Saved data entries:
--- START ---
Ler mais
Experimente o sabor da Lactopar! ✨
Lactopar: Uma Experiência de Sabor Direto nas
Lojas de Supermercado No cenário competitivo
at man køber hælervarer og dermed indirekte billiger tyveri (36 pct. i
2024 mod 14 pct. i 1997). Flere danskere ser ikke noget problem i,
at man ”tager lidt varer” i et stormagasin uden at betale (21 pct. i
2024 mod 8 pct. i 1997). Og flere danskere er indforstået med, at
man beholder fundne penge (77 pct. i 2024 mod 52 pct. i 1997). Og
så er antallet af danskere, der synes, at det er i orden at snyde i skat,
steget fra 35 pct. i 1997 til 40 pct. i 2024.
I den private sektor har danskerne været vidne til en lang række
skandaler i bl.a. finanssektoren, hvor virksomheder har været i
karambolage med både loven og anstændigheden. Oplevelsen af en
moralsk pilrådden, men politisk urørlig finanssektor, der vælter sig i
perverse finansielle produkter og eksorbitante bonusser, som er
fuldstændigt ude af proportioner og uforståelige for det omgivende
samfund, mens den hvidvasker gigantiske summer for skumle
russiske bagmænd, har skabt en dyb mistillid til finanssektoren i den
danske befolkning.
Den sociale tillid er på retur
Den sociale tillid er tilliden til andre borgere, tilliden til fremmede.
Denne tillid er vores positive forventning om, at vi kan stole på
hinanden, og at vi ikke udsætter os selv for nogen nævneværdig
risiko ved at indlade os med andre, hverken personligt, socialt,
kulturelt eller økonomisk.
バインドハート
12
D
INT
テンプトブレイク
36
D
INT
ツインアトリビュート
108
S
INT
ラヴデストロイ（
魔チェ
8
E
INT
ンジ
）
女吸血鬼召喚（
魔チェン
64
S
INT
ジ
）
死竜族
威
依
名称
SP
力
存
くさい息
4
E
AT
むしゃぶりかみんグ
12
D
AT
--- END ---
Once you have read the data, copy all of it out exactly.

Ler mais
Experimente o sabor da Lactopar! ✨
Lactopar: Uma Experiência de Sabor Direto nas
Lojas de Supermercado No cenário competitivo
at man køber hælervarer og dermed indirekte billiger tyveri (36 pct. i
2024 mod 14 pct. i 1997). Flere danskere ser ikke noget problem i,
at man ”tager lidt varer” i et stormagasin uden at betale (21 pct. i
2024 mod 8 pct. i 1997). Og flere danskere er indforstået med, at
man beholder fundne penge (77 pct. i 2024 mod 52 pct. i 1997). Og
så er antallet af danskere, der synes, at det er i orden at snyde i skat,
steget fra 35 pct. i 1997 til 40 pct. i 2024.
I den private sektor har danskerne været vidne til en lang række
skandaler i bl.a. finanssektoren, hvor virksomheder har været i
karambolage med både loven og anstændigheden. Oplevelsen af en
moralsk pilrådden, men politisk urørlig finanssektor, der vælter sig i
perverse finansielle produkter og eksorbitante bonusser, som er
fuldstændigt ude af proportioner og uforståelige for det omgivende
samfund, mens den hvidvasker gigantiske summer for skumle
russiske bagmænd, har skabt en dyb mistillid til finanssektoren i den
danske befolkning.
Den sociale tillid er på retur
Den sociale tillid er tilliden til andre borgere, tilliden til fremmede.
Denne tillid er vores positive forventning om, at vi kan stole på
hinanden, og at vi ikke udsætter os selv for nogen nævneværdig
risiko ved at indlade os med andre, hverken personligt, socialt,
kulturelt eller økonomisk.
バインドハート
12
D
INT
テンプトブレイク
36
D
INT
ツインアトリビュート
108
S
INT
ラヴデストロイ（
魔チェ
8
E
INT
ンジ
）
女吸血鬼召喚（
魔チェン
64
S
INT
ジ
）
死竜族
威
依
名称
SP
力
存
くさい息
4
E
AT
むしゃぶりかみんグ
12
D
AT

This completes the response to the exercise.